[Saved data entries]
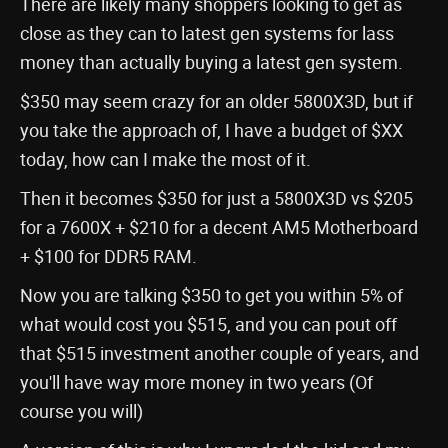
There are likely many shoppers looking to get as
close as they can to latest gen systems for lass
money than actually buying a latest gen system.
$350 may seem crazy for an older 5800X3D, but if
you take the approach of, I have a budget of $XX
today, how can I make the most of it.
Then it becomes $350 for just a 5800X3D vs $205
for a 7600X + $210 for a decent AM5 Motherboard
+ $100 for DDR5 RAM.
Now you are talking $350 to get you within 5% of
what would cost you $515, and you can pout off
that $515 investment another couple of years, and
you'll have way more money in two years (Of
course you will)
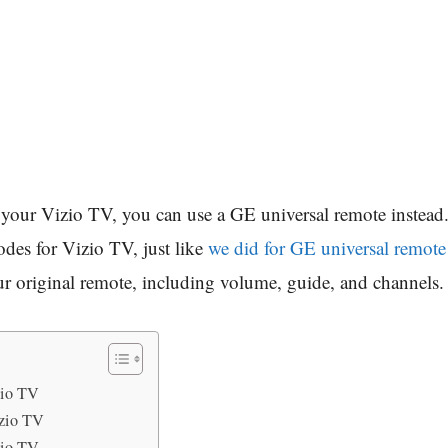
or your Vizio TV, you can use a GE universal remote inste
odes for Vizio TV, just like
we did for GE universal remote
our original remote, including volume, guide, and channels.
zio TV
zio TV
zio TV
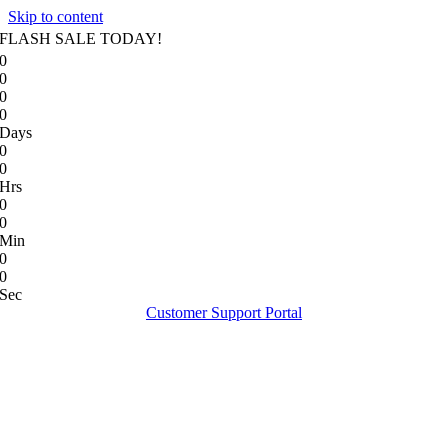
Skip to content
FLASH SALE TODAY!
0
0
0
0
Days
0
0
Hrs
0
0
Min
0
0
Sec
Customer Support Portal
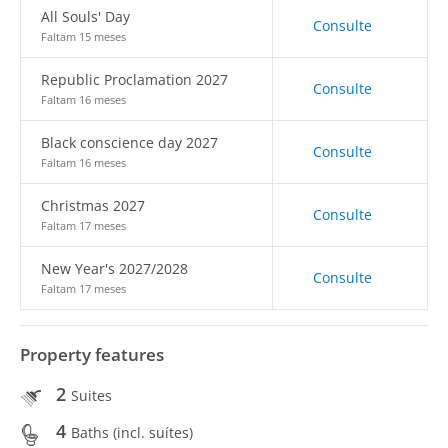
All Souls' Day
Consulte
Faltam 15 meses
Republic Proclamation 2027
Consulte
Faltam 16 meses
Black conscience day 2027
Consulte
Faltam 16 meses
Christmas 2027
Consulte
Faltam 17 meses
New Year's 2027/2028
Consulte
Faltam 17 meses
Property features
2
Suites
4
Baths (incl. suítes)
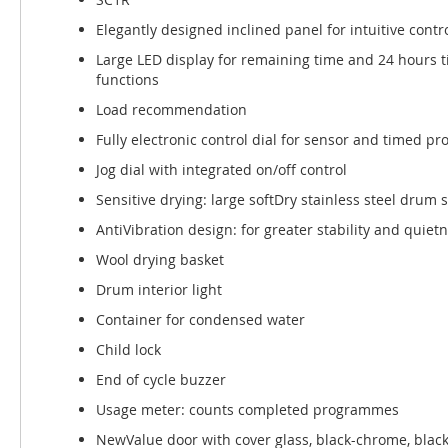
Elegantly designed inclined panel for intuitive contr
Large LED display for remaining time and 24 hours 
functions
Load recommendation
Fully electronic control dial for sensor and timed 
Jog dial with integrated on/off control
Sensitive drying: large softDry stainless steel drum
AntiVibration design: for greater stability and quiet
Wool drying basket
Drum interior light
Container for condensed water
Child lock
End of cycle buzzer
Usage meter: counts completed programmes
NewValue door with cover glass, black-chrome, blac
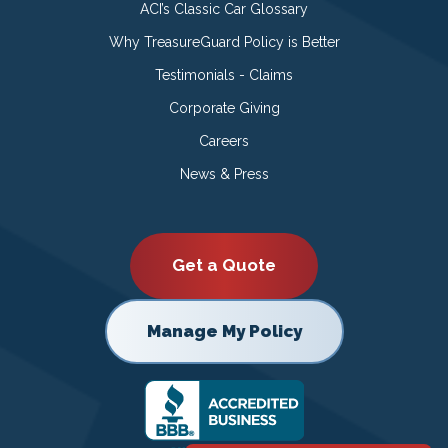
ACI’s Classic Car Glossary
Why TreasureGuard Policy is Better
Testimonials - Claims
Corporate Giving
Careers
News & Press
Get a Quote
Manage My Policy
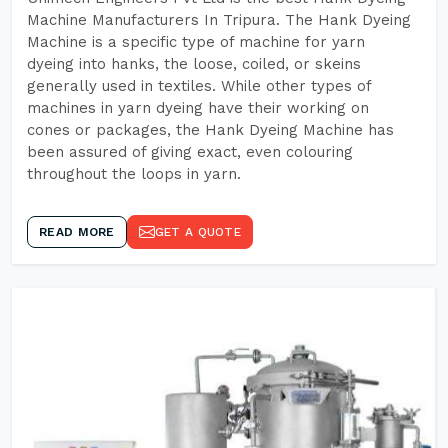
Machine Manufacturers In Tripura. The Hank Dyeing
Machine is a specific type of machine for yarn
dyeing into hanks, the loose, coiled, or skeins
generally used in textiles. While other types of
machines in yarn dyeing have their working on
cones or packages, the Hank Dyeing Machine has
been assured of giving exact, even colouring
throughout the loops in yarn.
READ MORE
GET A QUOTE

- **To-do item**:
Can you copy out the text of every record above word for word, leaving the pictures out of your answer?

- **Your solution**:
There are likely many shoppers looking to get as
close as they can to latest gen systems for lass
money than actually buying a latest gen system.
$350 may seem crazy for an older 5800X3D, but if
you take the approach of, I have a budget of $XX
today, how can I make the most of it.
Then it becomes $350 for just a 5800X3D vs $205
for a 7600X + $210 for a decent AM5 Motherboard
+ $100 for DDR5 RAM.
Now you are talking $350 to get you within 5% of
what would cost you $515, and you can pout off
that $515 investment another couple of years, and
you'll have way more money in two years (Of
course you will)
or your Vizio TV, you can use a GE universal remote inste
odes for Vizio TV, just like
we did for GE universal remote
our original remote, including volume, guide, and channels.
zio TV
zio TV
zio TV
Skip to content
FLASH SALE TODAY!
0
0
0
0
Days
0
0
Hrs
0
0
Min
0
0
Sec
Customer Support Portal
All Souls' Day
Consulte
Faltam 15 meses
Republic Proclamation 2027
Consulte
Faltam 16 meses
Black conscience day 2027
Consulte
Faltam 16 meses
Christmas 2027
Consulte
Faltam 17 meses
New Year's 2027/2028
Consulte
Faltam 17 meses
Property features
2
Suites
4
Baths (incl. suítes)
Elegantly designed inclined panel for intuitive contr
Large LED display for remaining time and 24 hours 
functions
Load recommendation
Fully electronic control dial for sensor and timed 
Jog dial with integrated on/off control
Sensitive drying: large softDry stainless steel drum
AntiVibration design: for greater stability and quiet
Wool drying basket
Drum interior light
Container for condensed water
Child lock
End of cycle buzzer
Usage meter: counts completed programmes
NewValue door with cover glass, black-chrome, blac
ACI’s Classic Car Glossary
Why TreasureGuard Policy is Better
Testimonials - Claims
Corporate Giving
Careers
News & Press
Get a Quote
Manage My Policy
Machine Manufacturers In Tripura. The Hank Dyeing
Machine is a specific type of machine for yarn
dyeing into hanks, the loose, coiled, or skeins
generally used in textiles. While other types of
machines in yarn dyeing have their working on
cones or packages, the Hank Dyeing Machine has
been assured of giving exact, even colouring
throughout the loops in yarn.
READ MORE
GET A QUOTE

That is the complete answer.